___ ТЕКСТ

Гоар Левоновна: – Иногда я предлагаю: давай поговорим на других языках, чтоб не забыть. Не соглашается.
– Надоели они мне. Хочется на своих. Родных много. Русский, армянский, фарси – на этом языке я говорил 21 год, и мне его не забыть. Хотя я и армянин, но до 1936-го жили мы в Ростове-на-Дону, так что армянский с фарси я выучил в Тегеране. Плюс английский, итальянский… Другие тоже. Языков семь – восемь набирается. Фарси по-прежнему хороший. Я знал достаточно языков, чтобы жить в самых разных странах мира и вести работу разведчика.
– Сколько же лет вы находились на нелегальной работе? И когда вернулись?
– По нашим меркам не так давно – во второй половине 1980-х. А дома нас не было в общей сложности лет 45.
Гоар работала совсем не за награды
Гоар Левоновна улыбается мне даже с каким-то чувством извинения или сочувствия к неудовлетворенному писательскому любопытству. Многому, видимо, пока суждено так и остаться недосказанным. И она старается разрядить несколько напряженную обстановку нашей долгой беседы:
– За эти годы я трижды выходила замуж. Первый раз в Тегеране, а потом в законный брак пришлось вступать еще дважды. Как-то я рассказала об этом на встрече с молодыми разведчиками, и зал вдруг затих: ничего себе работенка, три раза меняла мужей. Пришлось добавить, что всегда сочеталась с одним и тем же человеком – Геворком. Только под разными именами и в разных странах. А единственное, о чем жалеем – не было возможности завести детей. Зато друзей у нас столько – и в Москве, и в Ереване, куда приехали из Тегерана, как уже рассказал вам муж, в 1951-м.
– А сейчас наведываетесь в Армению?
– А как же! Мы же армяне. Раз в год обязательно отправляемся в Ереван. Там наши родные – брат, его жена, их дочка. Всех их очень любим, особенно племянницу Маргольку. Она у нас и в Москве часто бывает. В Армении с друзьями нам всегда тепло. С некоторыми ровно полвека вместе. Мы с Геворком любим и в гости ходить, и у себя дома близких людей принимать.
– Гоар Левоновна, вы, как и муж, тоже родом из Ростова?
– Из Ленинакана, мои родители выехали оттуда в Иран, когда мне было пять лет. Я, когда в Тегеран приехала, по-русски не говорила. А Геворк не знал армянского. Но постепенно выучились, хотя в начале знакомства общались чаще на фарси. Жили мы в самом центре Тегерана, там, где селились тогда армяне. Были мы ребятами общительными, знакомых у нас хватало.

______

= ЗАДАНИЕ 1 =
Воспроизведите без изменений часть интервью, начиная со слов «Гоар Левоновна: –» и заканчивая словами «И когда вернулись?».
= ЗАДАНИЕ 2 =
Выпишите слово в слово записи, начиная с самого начала и заканчивая строкой с «collector number: RT 33» включительно. Картинки в ответ не переносите.
Интервью и записи никак не связаны друг с другом.

___ МАТЕРИАЛ ДЛЯ ЗАДАНИЯ

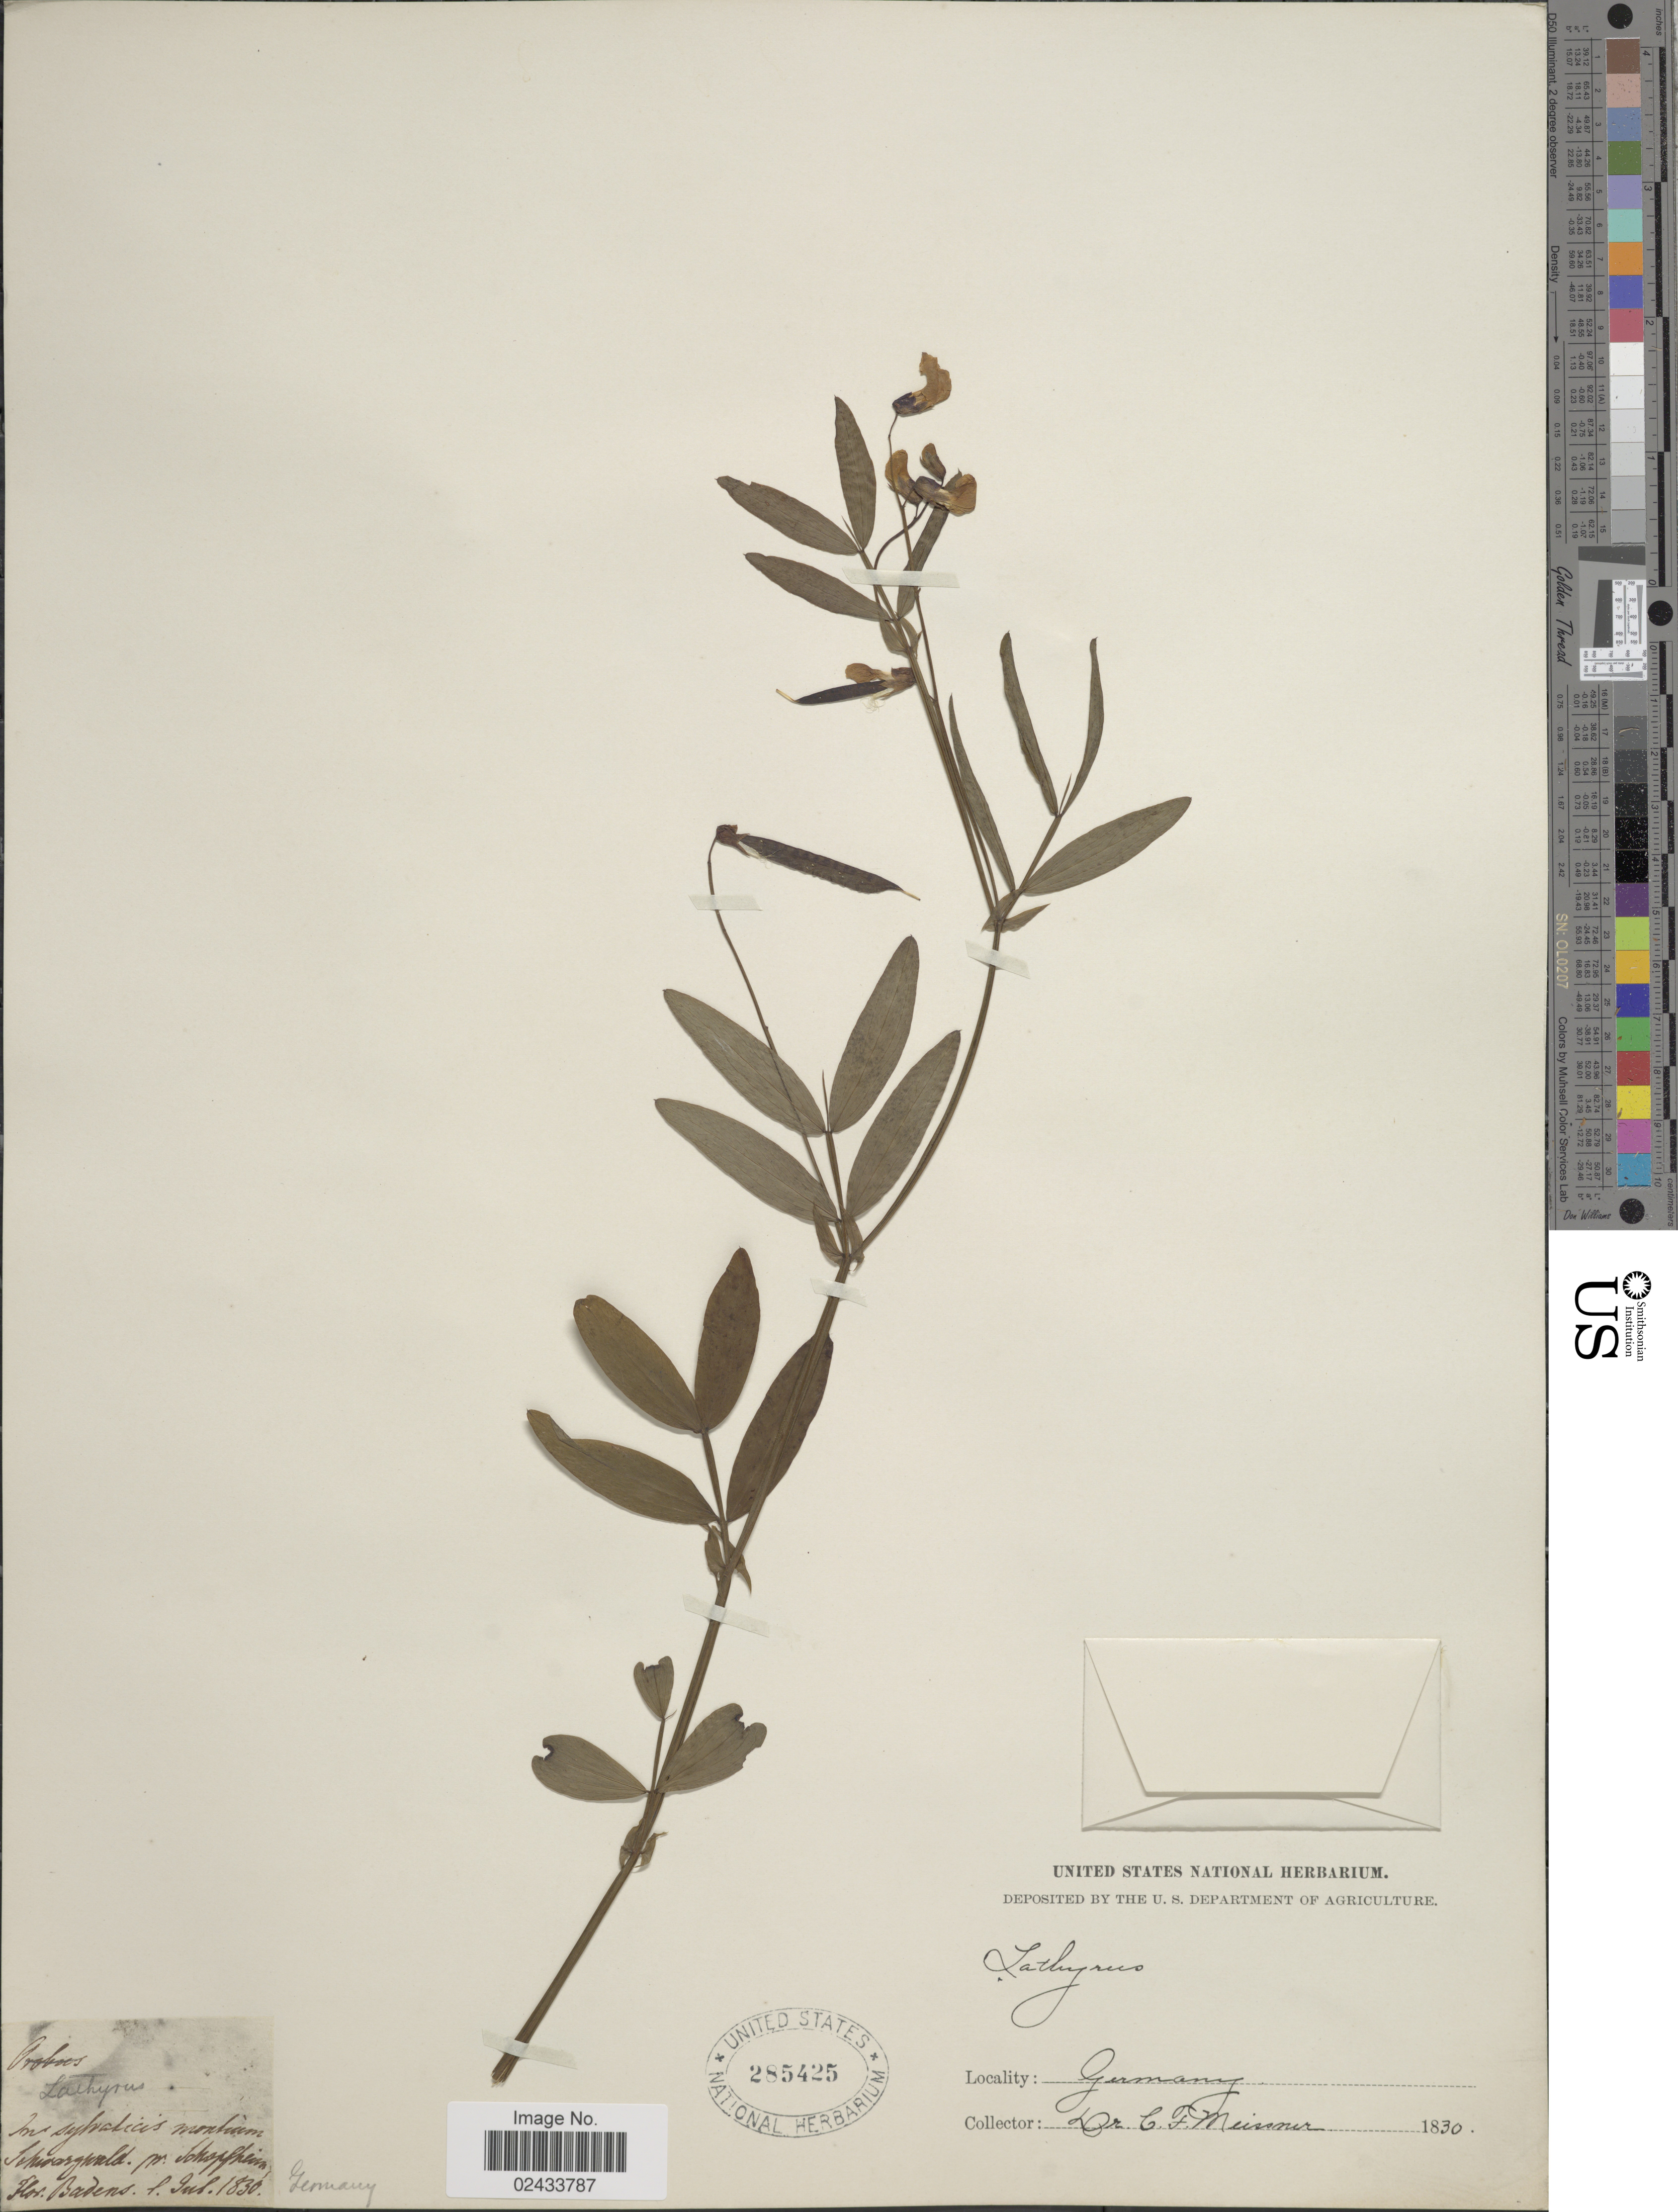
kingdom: Plantae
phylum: Tracheophyta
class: Magnoliopsida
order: Fabales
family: Fabaceae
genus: Lathyrus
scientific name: Lathyrus sp.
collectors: C. F. W. Meissner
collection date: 1830-07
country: Germany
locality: Schaargwald. pr. Schapfheina [interpreted]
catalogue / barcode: US 285425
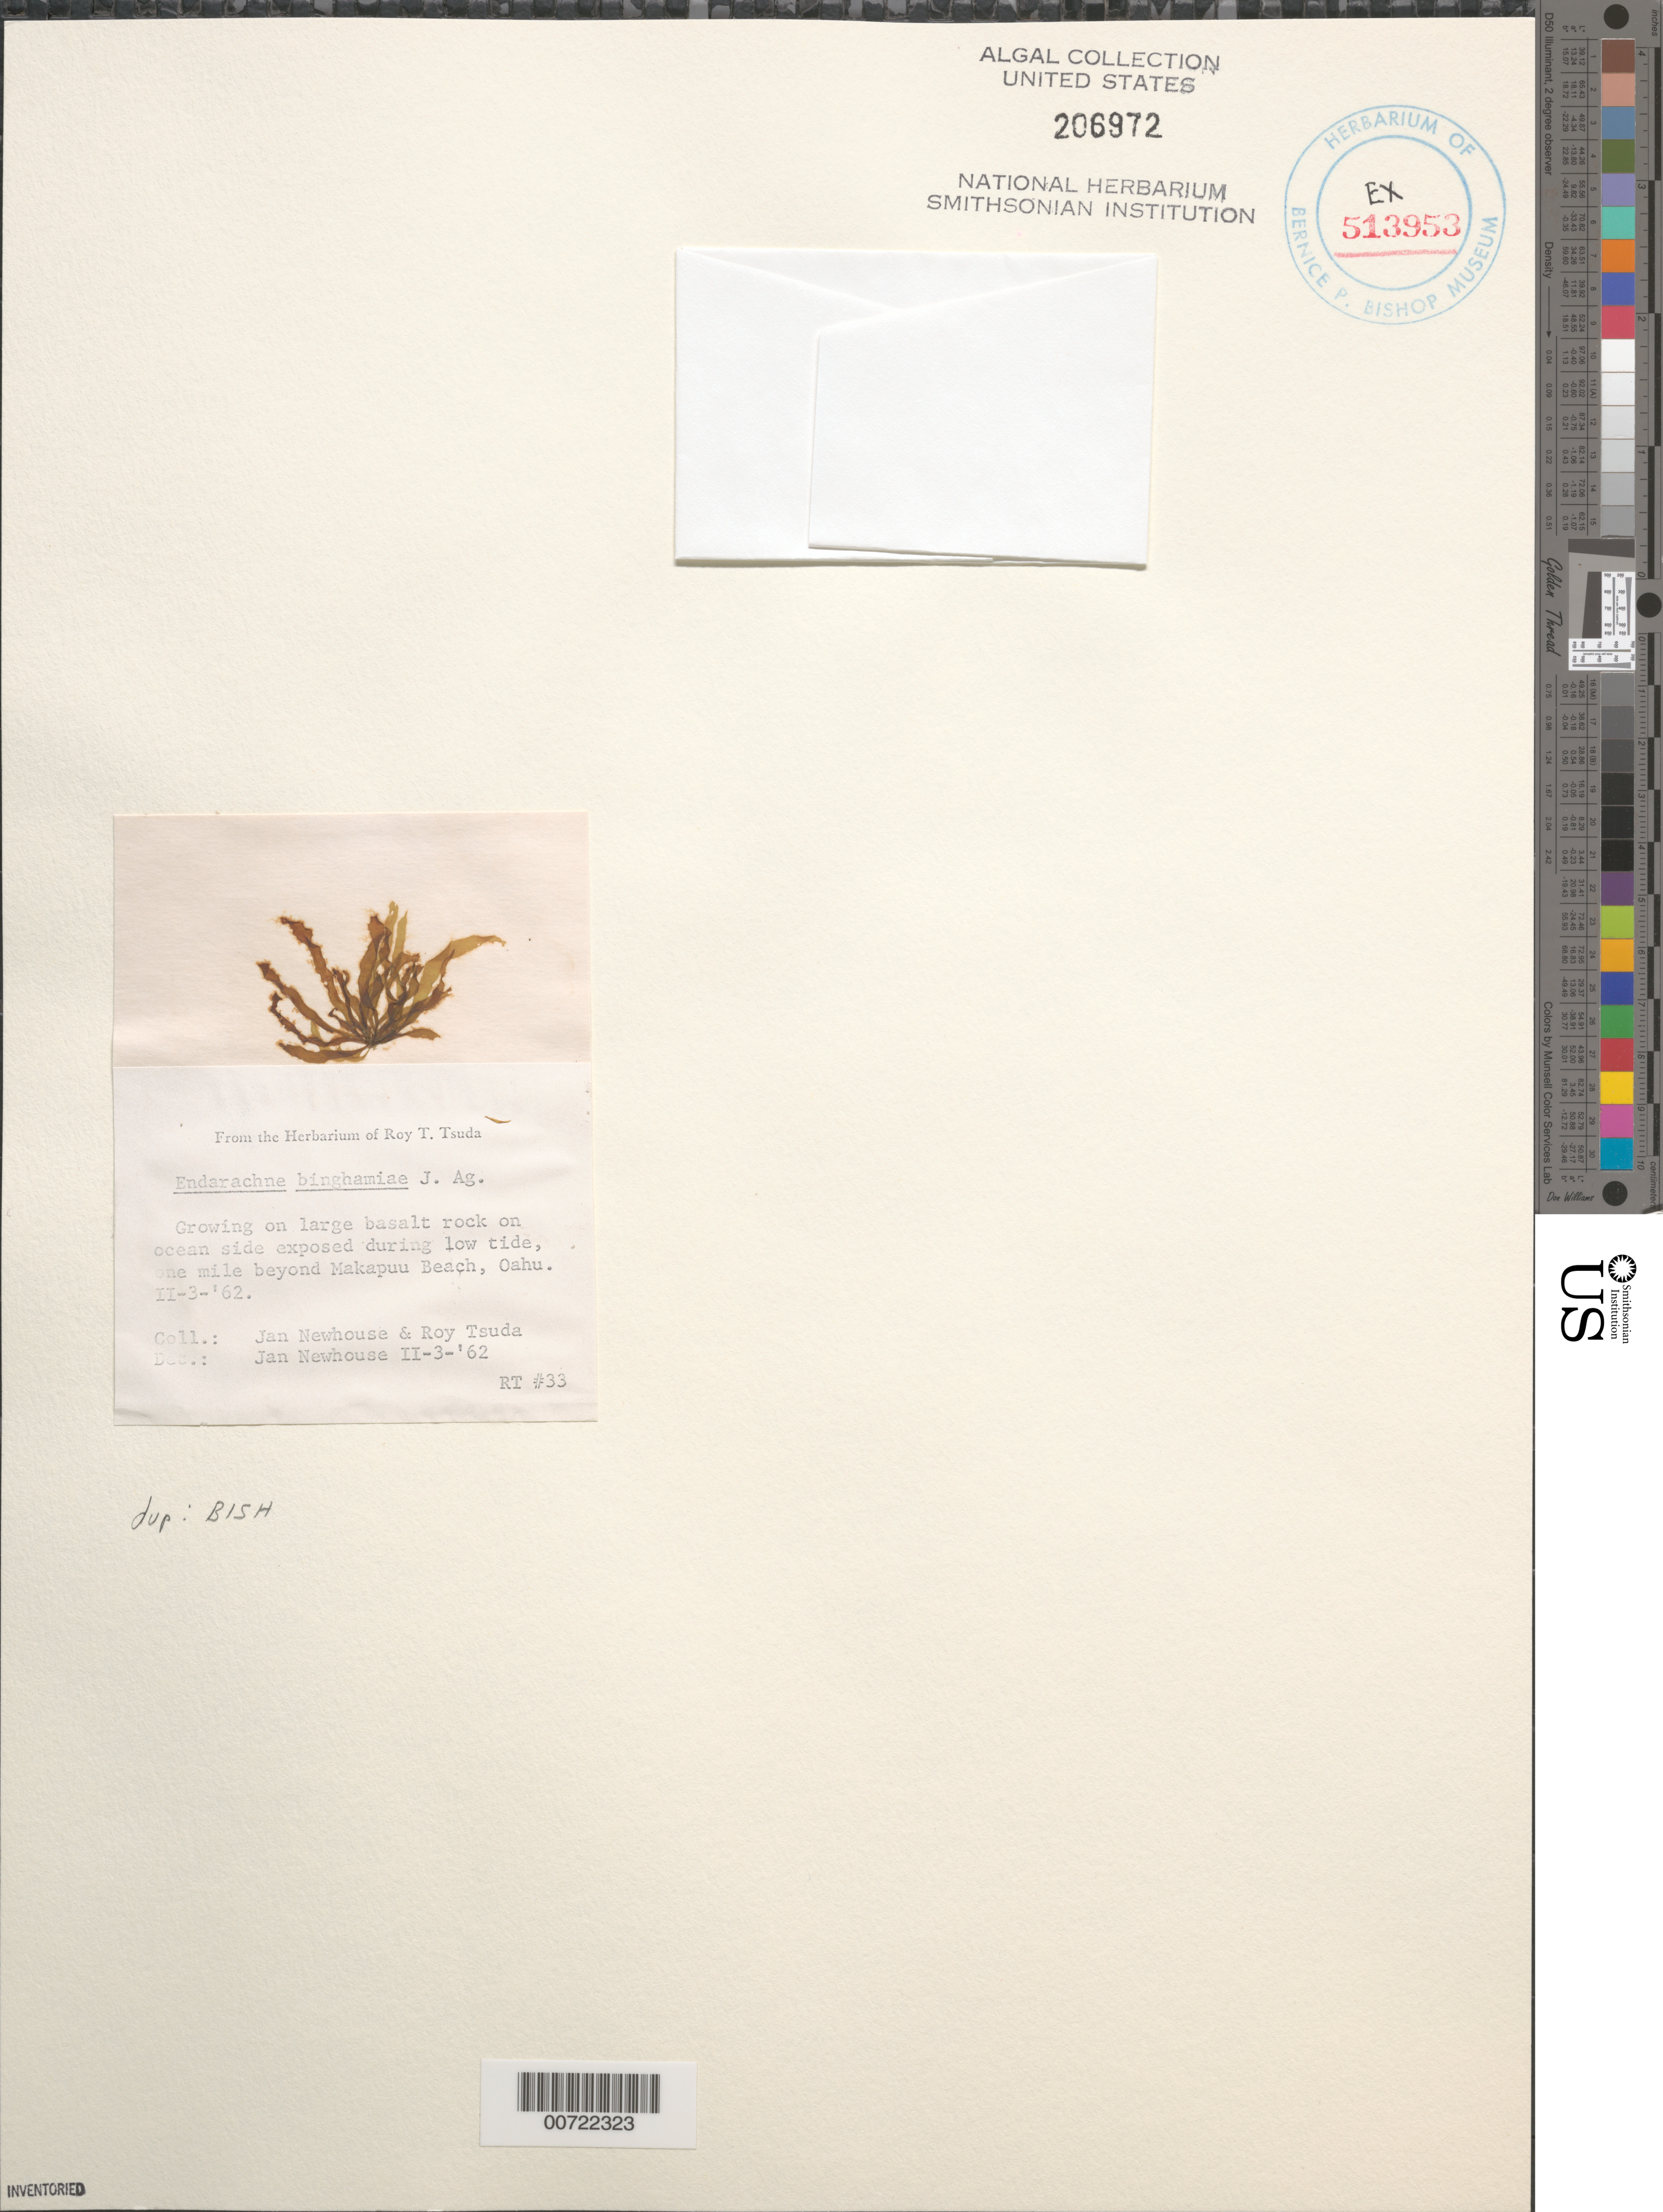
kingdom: Chromista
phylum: Ochrophyta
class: Phaeophyceae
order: Scytosiphonales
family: Scytosiphonaceae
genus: Petalonia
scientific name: Petalonia binghamiae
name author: (J. Agardh) K.L.Vinogr.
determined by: Algae name updating Project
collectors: W. J. Newhouse & R. Tsuda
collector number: RT 33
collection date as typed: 03 Feb 1962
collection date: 1962-02-03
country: United States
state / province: Hawaii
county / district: Honolulu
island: Oahu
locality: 1 mile beyond Makapuu Beach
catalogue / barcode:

______

= ПОЛНЫЙ ОТВЕТ 1 =
Гоар Левоновна: – Иногда я предлагаю: давай поговорим на других языках, чтоб не забыть. Не соглашается.
– Надоели они мне. Хочется на своих. Родных много. Русский, армянский, фарси – на этом языке я говорил 21 год, и мне его не забыть. Хотя я и армянин, но до 1936-го жили мы в Ростове-на-Дону, так что армянский с фарси я выучил в Тегеране. Плюс английский, итальянский… Другие тоже. Языков семь – восемь набирается. Фарси по-прежнему хороший. Я знал достаточно языков, чтобы жить в самых разных странах мира и вести работу разведчика.
– Сколько же лет вы находились на нелегальной работе? И когда вернулись?

= ПОЛНЫЙ ОТВЕТ 2 =
kingdom: Plantae
phylum: Tracheophyta
class: Magnoliopsida
order: Fabales
family: Fabaceae
genus: Lathyrus
scientific name: Lathyrus sp.
collectors: C. F. W. Meissner
collection date: 1830-07
country: Germany
locality: Schaargwald. pr. Schapfheina [interpreted]
catalogue / barcode: US 285425
kingdom: Chromista
phylum: Ochrophyta
class: Phaeophyceae
order: Scytosiphonales
family: Scytosiphonaceae
genus: Petalonia
scientific name: Petalonia binghamiae
name author: (J. Agardh) K.L.Vinogr.
determined by: Algae name updating Project
collectors: W. J. Newhouse & R. Tsuda
collector number: RT 33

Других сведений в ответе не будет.